Choosing a Method
Which sensitivity analysis method for which question.
The short version
| Situation | Method | Page |
|---|---|---|
| General-purpose, black-box model | Saltelli 2010 | variance-based |
| Many factors, limited budget (screening) | Morris | elementary effects |
| Need interactions + total effects | Saltelli 2010 or Jansen | variance-based |
| Very tight budget, first-order only | RBD-FAST | frequency |
| Care about distributional shift, not just variance | Borgonovo δ or PAWN | distribution |
| Tail risk / exceedance probability | QOSA | distribution |
| Gradients available, want cheap screening | DGSM | derivative |
| Model is approximately linear | SRC / SRRC | regression |
| Want analytic indices from a surrogate | PCE | surrogate |
| Correlated inputs | Shapley effects | game-theoretic |
| Observational data, can’t re-run model | Given-data Sobol’ | variance-based |
| Physical experiment (not computer model) | Fractional factorial or ANOVA | experimental design |
Decision tree
Start here and follow the branches.
Can you run the model?
No → you have observational data only.
- Inputs independent? → Given-data Sobol’
- Inputs correlated? → Shapley effects
Yes → how many evaluations can you afford?
Very few (< 100) → gradients available?
Moderate (r \times (d+1), hundreds to low thousands) → Morris screening. Identifies which factors matter, cheaply.
Many (thousands+) → what do you want to measure?
- Variance contribution → Saltelli 2010 or FAST/eFAST
- Distributional shift → Borgonovo δ or PAWN
- Tail behavior → QOSA
- Analytic indices from a surrogate → PCE
Cost comparison
All costs in terms of model evaluations, where d is the number of factors and N is the base sample size.
| Method | Total evaluations | First-order | Total-effect | Interactions |
|---|---|---|---|---|
| Saltelli 2010 | N(d + 2) | yes | yes | via S_{Ti} - S_i |
| Jansen | N(d + 2) | yes | yes | via S_{Ti} - S_i |
| Janon | N(d + 2) | yes | yes | via S_{Ti} - S_i |
| Owen | N(d + 2) | yes | yes | S_{ij} directly |
| Morris | r(d + 1) | \mu^* (screening) | no | \sigma (screening) |
| FAST/eFAST | dN | yes | yes (eFAST) | no |
| RBD-FAST | N | yes | no | no |
| Borgonovo δ | N (+ KDE) | moment-independent | no | no |
| PAWN | N (+ conditioning) | CDF-based | no | no |
| DGSM | N(d + 1) (finite diff) | upper bound on S_T | bound | no |
| SRC/SRRC | N (OLS) | linear approx | no | no |
| PCE | N (training) | analytic | analytic | analytic |
| Shapley | N \times 2^d subsets | full attribution | implicit | implicit |
Common workflows
“I have no idea which factors matter”
Start with Morris screening (r = 20, p = 4).

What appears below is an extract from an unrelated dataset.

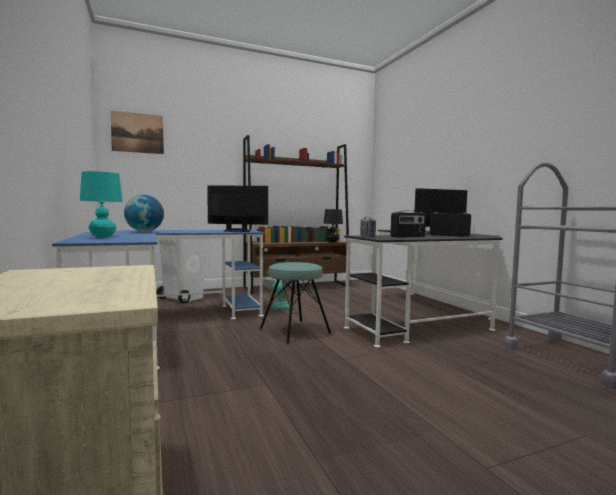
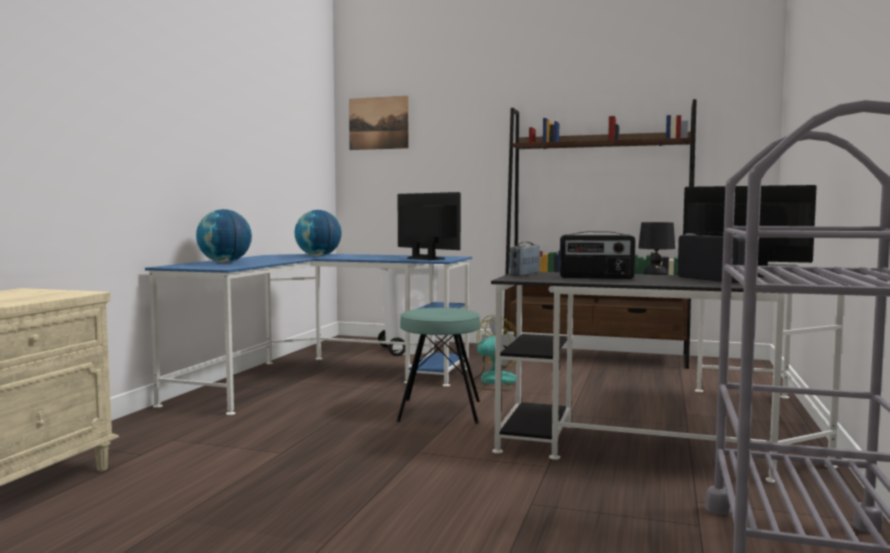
camera: 40 degrees right, 0 degrees up
(103, 237) = (225, 262): turquoise table lamp -> globe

It costs 20 \times (d + 1) evaluations and tells you which factors to investigate further. Then run Saltelli 2010 on the important factors only, with N = 4096 or more.
“I need publication-quality Sobol’ indices”
Use Saltelli 2010 with N = 8192 or N = 16384. Report both S_i and S_{Ti}. If \sum S_i < 0.9, interactions are significant — consider reporting S_{ij} via Owen.
Bootstrap confidence intervals: resample the A, B, A_B^{(i)} output vectors and recompute the estimator. 1000 bootstrap replicates is standard.
“My model takes hours per evaluation”
Build a PCE surrogate from a small training set (N = 2d to 5d with sparse LARS). Extract analytic Sobol’ indices from the polynomial coefficients. Verify against a handful of direct Saltelli estimates to confirm the surrogate is adequate.
“My inputs are correlated”
Sobol’ indices assume independence — they are ambiguous when inputs are dependent. Use Shapley effects, which provide a unique, complete variance attribution regardless of input dependence.